● **WHAT THE TASK ASKS**
From the entries, copy out every line in which the word "Bead" is found.

Extracted records:
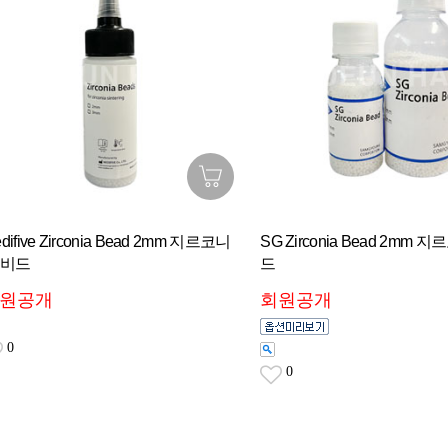
difive Zirconia Bead 2mm 지르코니
SG Zirconia Bead 2mm
 비드
드
원공개
회원공개
0
0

● **WRITTEN RESPONSE**
difive Zirconia Bead 2mm 지르코니
SG Zirconia Bead 2mm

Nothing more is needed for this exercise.